Garuda Indonesia juga harus membayarkan biaya perkara penggugat. "Terhadap putusan tersebut, Garuda sedang berkoordinasi dengan lawyer yang menangani kasus ini untuk mempertimbangkan langkah selanjutnya yang dapat dilakukan," kata manajemen Garuda dikutip dari keterbukaan informasi, Rabu (8/9).
Manajemen Garuda memastikan, putusan LCIA tersebut tidak berdampak langsung terhadap kegiatan operasional maskapai nasional tersebut. Seluruh aspek kegiatan operasional penerbangan akan tetap berlangsung dengan normal.
Garuda Indonesia berkomitmen mengoptimalkan ketersediaan layanan penerbangan yang aman dan nyaman dalam memenuhi kebutuhan mobilitas masyarakat maupun pengangkutan kargo bagi sektor perekonomian nasional.
Dalam laporan keuangan periode Juni, Garuda menjelaskan bahwa gugatan itu bermula pada 27 Maret 2020. Helice mengajukan permohonan kepada Pengadilan Belanda untuk melakukan sita jaminan atas dana yang ada pada rekening Garuda di Amsterdam.
Permohonan tersebut dikabulkan oleh Pengadilan Belanda.
Helice juga mengajukan gugatan pokok perkara kepada Perusahaan di Pengadilan London. Pada 20 Januari, Pengadilan London mengabulkan eksepsi kompetensi absolut (challenge of jurisdiction) yang diajukan.
Namun, itu dengan pertimbangan, Pengadilan London tidak berwenang memeriksa gugatan itu. Kewenangan ada di LCIA.
Pada 16 Februari, Helice dan lessor lain yang berada dalam satu manajemen, yaitu Atterissage, mengajukan gugatan arbitrase di LCIA dan memperbaharui permohonan sita jaminan yang pernah diajukan sebelumnya. Sebulan kemudian, Garuda memberikan tanggapan terhadap gugatan dari Helice dan Atterissage.
Kerugian yang dialami Garuda Indonesia terus membengkak pada semester I. Berdasarkan laporan keuangan perusahaan, rugi bersih maskapai nasional ini mencapai US$ 898,65 juta (Rp 12,82 triliun) dari periode sama tahun lalu US$ 712,72 juta (Rp 10,17 triliun).

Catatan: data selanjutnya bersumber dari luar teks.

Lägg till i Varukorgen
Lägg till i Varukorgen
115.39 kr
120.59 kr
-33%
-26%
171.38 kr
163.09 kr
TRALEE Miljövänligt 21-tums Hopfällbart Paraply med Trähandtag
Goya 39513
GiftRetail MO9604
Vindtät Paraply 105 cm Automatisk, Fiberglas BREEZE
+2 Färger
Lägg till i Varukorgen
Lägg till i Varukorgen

Bengkaknya kerugian Garuda Indonesia pada semester I sejalan dengan total pendapatan usaha yang turun 24,04% menjadi US$ 696,8 juta. Omzet mayoritas masih berasal dari penerbangan berjadwal US$ 556,53 juta, namun anjlok 25,82%.
Garuda Indonesia mencatatkan total aset US$ 10,14 miliar per Juni atau turun dari US$ 10,78 miliar per Desember 2020. Ini terdiri dari aset lancar US$ 403,57 juta dan aset tidak lancar US$ 9,71 miliar.

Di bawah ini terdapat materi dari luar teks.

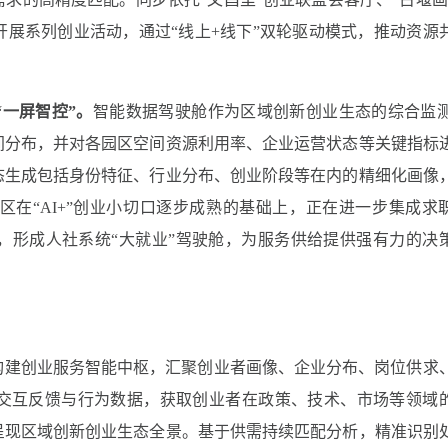
开展系列创业活动，
通过“线上+线下”双轮驱动模式，
推动资源
一屏智控”
。
智能数据驾驶舱作为区域创新创业生态的综合监
间分布，并对各园区空间资源利用率、企业运营状态等关键指标
态生成包括身份特征、行业分布、创业阶段等在内的精细化画像
在“AI+”创业小切口逐步成熟的基础上，正在进一步集成求
，形成人社系统“大就业”驾驶舱，为服务供给提供强有力的决
构建创业服务智能中枢，汇聚创业者画像、企业分布、岗位供求
交互反馈与行为数据，获取创业者在政策、技术、市场等领域
呈现区域创新创业生态全景。基于供需持续匹配分析，精准识别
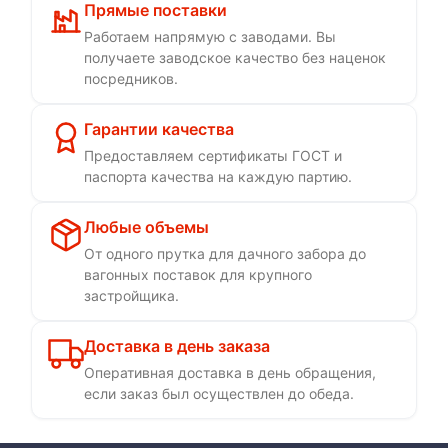
Прямые поставки
Работаем напрямую с заводами. Вы
получаете заводское качество без наценок
посредников.
Гарантии качества
Предоставляем сертификаты ГОСТ и
паспорта качества на каждую партию.
Любые объемы
От одного прутка для дачного забора до
вагонных поставок для крупного
застройщика.
Доставка в день заказа
Оперативная доставка в день обращения,
если заказ был осуществлен до обеда.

Namun, total liabilitas Garuda Indonesia US$ 12,96 miliar per Juni, naik dari US$ 12,73 miliar per Desember 2020. Liabilitas jangka pendek US$ 5,05 miliar. Sedangkan jangka panjang US$ 7,9 miliar.
Lantaran total aset yang lebih kecil dari liabilitas, Garuda Indonesia mencatatkan ekuitas negatif US$ 2,84 miliar per Juni. Sedangkan per Desember 2020, ekuitas Garuda Indonesia juga sudah negatif US$ 1,94 miliar.